* [Document text]:
==================================================

So a little bit about Datadog itself. We are a monitoring company, we provide monitoring for different things from hardware servers to databases, web servers…we collect application performance monitoring, metrics, logs, etc. And obviously, we alert.

But no worries, the talk is not gonna be about Datadog at all. This is a little bit of content that I’m gonna go through.

And first of all, for those who arrived to New York, welcome to New York. It’s been waiting for you.

Back to serious problems. This is a description of the data that we have.

How Datadog Used To Capture Historical Metrics

We capture org IDs, metric IDs, some timestamps, values, and this goes through a certain map that distributes the payloads to top Kafka topics and partitions. So a certain metric will always go to a certain topic and partition.

And from there, different topics and partitions are consumed by a host or a single consumer, and then this consumer writes data to different files, one file per metric ID. And after that, it encodes and compresses and writes custom binary files to S3 every X hours.

This whole system powers historical metrics at Datadog, so once you go on dashboards older than one day, the system is gonna use files produced by that system.

==================================================

* [To do]:
Rewrite the passage of the talk excerpt starting at "We capture org" and ending at "topic and partition.", replacing "payloads" with "messages". The items that follow come from a separate source and are unrelated to the talk excerpt.

* [Extracted data entries]:
==================================================

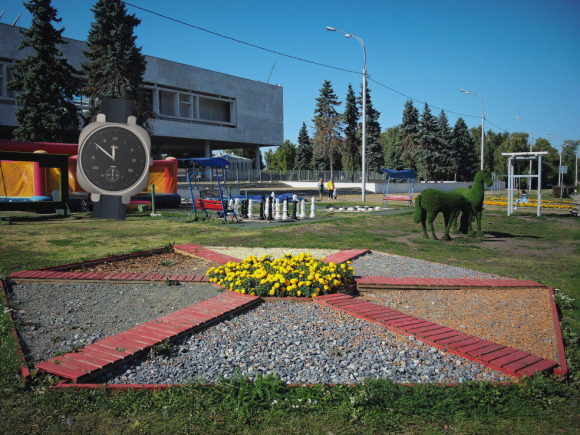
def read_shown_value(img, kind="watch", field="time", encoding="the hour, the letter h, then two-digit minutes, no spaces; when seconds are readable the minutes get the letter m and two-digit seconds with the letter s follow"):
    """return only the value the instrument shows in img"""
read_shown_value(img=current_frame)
11h51
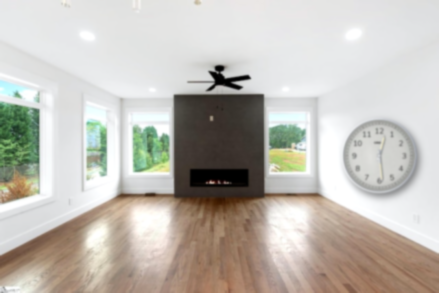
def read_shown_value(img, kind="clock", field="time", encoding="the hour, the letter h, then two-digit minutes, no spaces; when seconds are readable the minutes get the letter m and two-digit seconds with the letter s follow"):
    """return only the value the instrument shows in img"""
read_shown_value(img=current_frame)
12h29
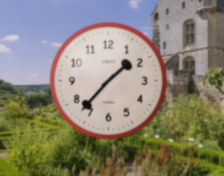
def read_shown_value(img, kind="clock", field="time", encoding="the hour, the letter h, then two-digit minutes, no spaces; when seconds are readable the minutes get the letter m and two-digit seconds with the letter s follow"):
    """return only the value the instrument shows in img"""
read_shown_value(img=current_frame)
1h37
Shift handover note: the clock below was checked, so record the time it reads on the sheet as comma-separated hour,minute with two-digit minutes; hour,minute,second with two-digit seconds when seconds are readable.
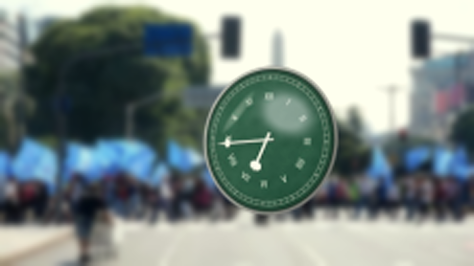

==================================================

* [Answer in full]:
We capture org IDs, metric IDs, some timestamps, values, and this goes through a certain map that distributes the messages to top Kafka topics and partitions. So a certain metric will always go to a certain topic and partition.